2017, coup de force de Haftar
En juillet 2017, Haftar annonce la «libération totale» de Benghazi des jihadistes, après plus de trois ans de combats. Début 2019, ses forces prennent Sebha, chef-lieu du Sud désertique et al-Charara, énorme champ pétrolier. Le 4 avril, elles lancent une offensive vers Tripoli.

2020, Ankara dans le jeu et des «avancées
En juin 2020, les forces du GNA, aidées par la Turquie, reprennent ‘ensemble de l’Ouest, en chassant les combattants de Haftar, soutenu notamment par la Russie, l’Egypte et les Emirats arabes unis. Le 23 octobre 2020, les parties signent un cessez-le-feu sous l’égide de l’ONU. Le 13 novembre, 75 délégués libyens réunis en Tunisie s’entendent sur la tenue «d’élections nationales» en décembre 2021. Le 10 mars 2021, le gouvernement de transition obtient la confiance du Parlement. Il remplace le GNA et le cabinet dans l’Est.

2021, doutes sur les élections
Début octobre, le Parlement confirme la tenue de la présidentielle le 24 décembre mais repousse à fin janvier les législatives.
Le 8 décembre, le Haut Conseil d’Etat libyen (HCE), instance faisant office de Sénat, propose de reporter au mois de février la présidentielle en raison de désaccords persistants entre camps rivaux.

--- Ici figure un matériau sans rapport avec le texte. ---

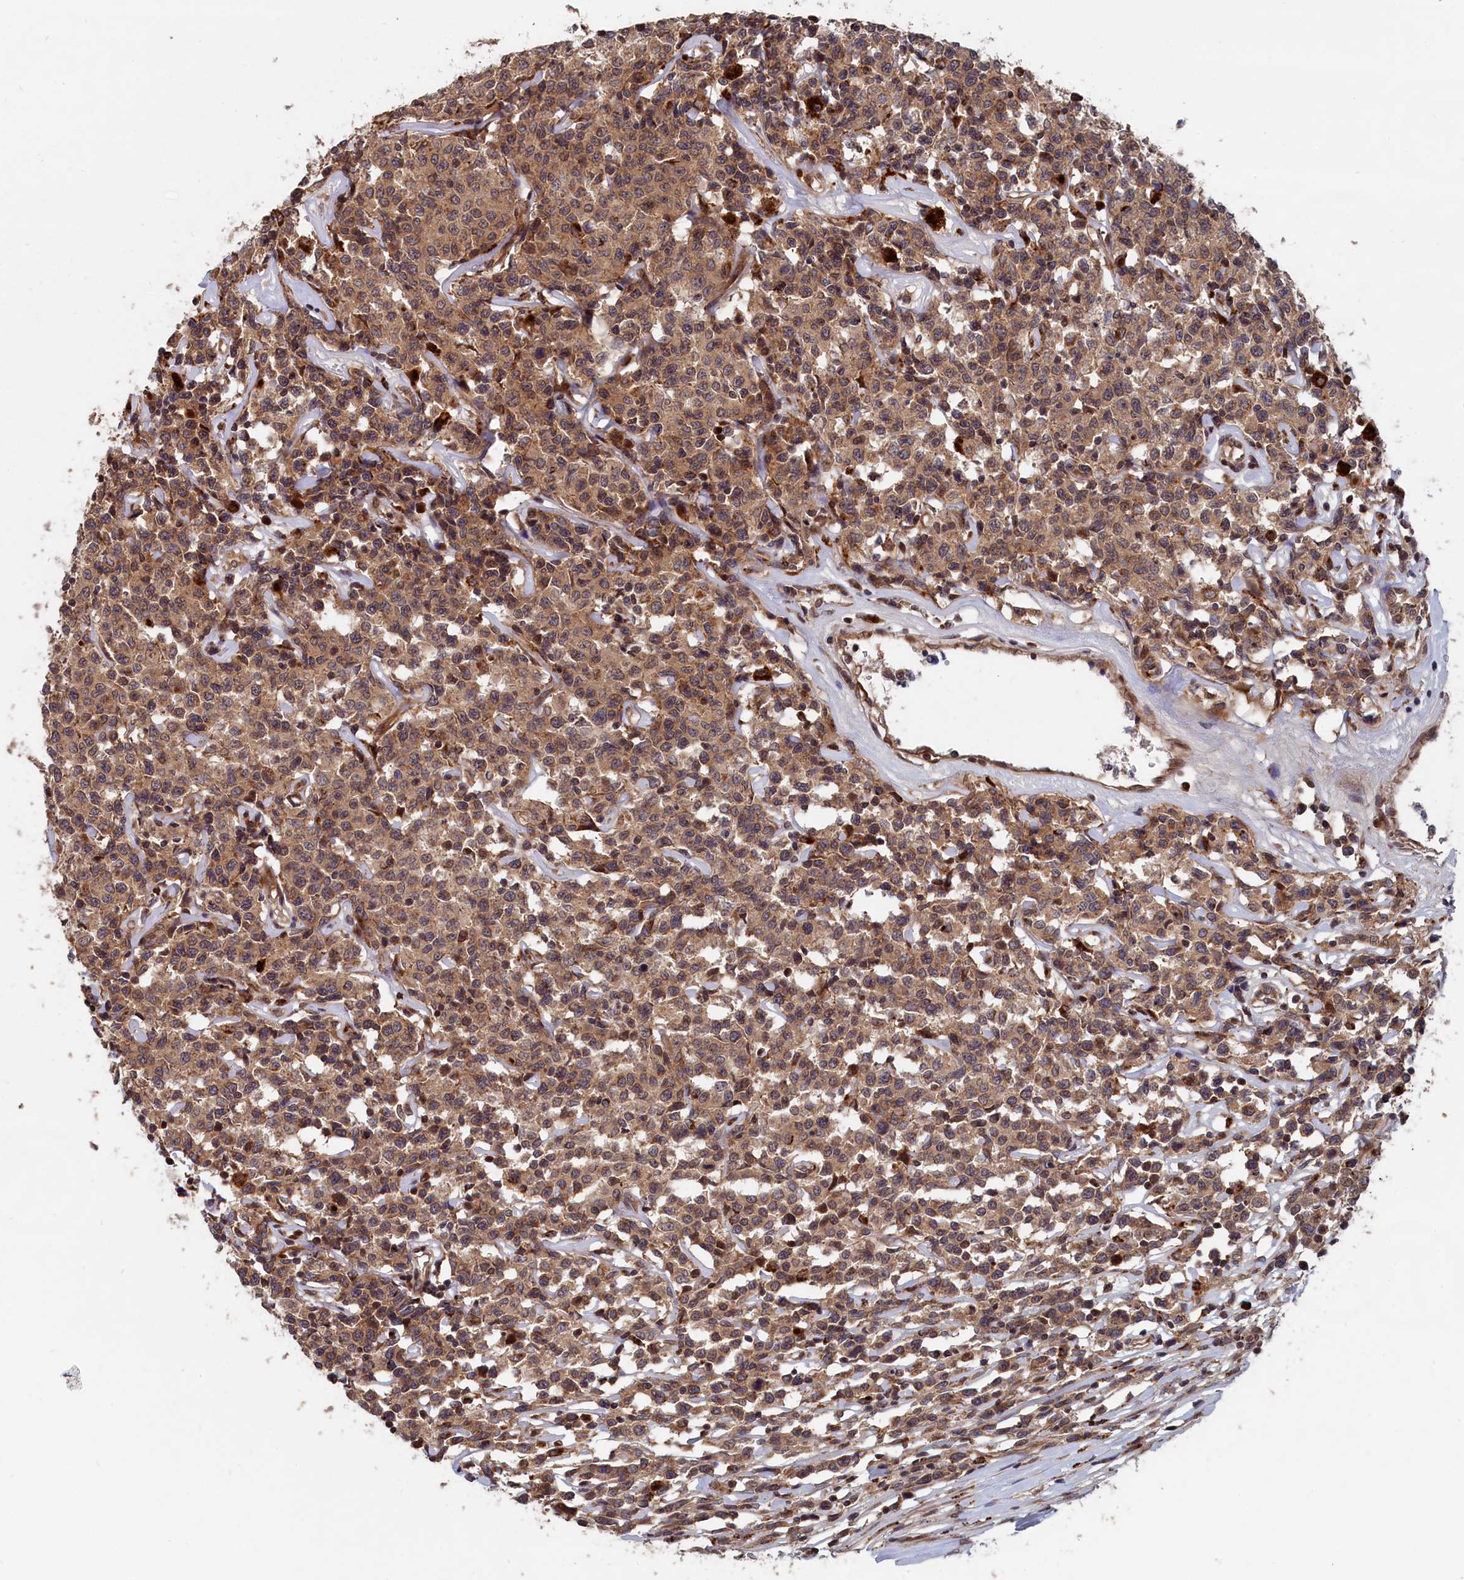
{"staining": {"intensity": "moderate", "quantity": ">75%", "location": "cytoplasmic/membranous"}, "tissue": "lymphoma", "cell_type": "Tumor cells", "image_type": "cancer", "snomed": [{"axis": "morphology", "description": "Malignant lymphoma, non-Hodgkin's type, Low grade"}, {"axis": "topography", "description": "Small intestine"}], "caption": "Immunohistochemical staining of low-grade malignant lymphoma, non-Hodgkin's type exhibits medium levels of moderate cytoplasmic/membranous protein staining in approximately >75% of tumor cells.", "gene": "TRAPPC2L", "patient": {"sex": "female", "age": 59}}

Le 11, la Haute commission nationale électorale décide le report de l’annonce de la liste des candidats retenus pour la présidentielle, rendant de plus en plus improbable la tenue du scrutin. Le 21, la Mission d’appui des Nations unies en Libye (Manul) se dit «préoccupée par l’évolution de la situation sécuritaire à Tripoli», après le déploiement de groupes armés dans une banlieue de la capitale. Le 22 décembre, une commission du Parlement libyen chargé du suivi de l’élection présidentielle conclut à «l’impossibilité» de tenir ce scrutin le 24 décembre. La Haute commission électorale libyenne (HNEC) a proposé de reporter l’élection d’un mois, soit le 24 janvier 2022.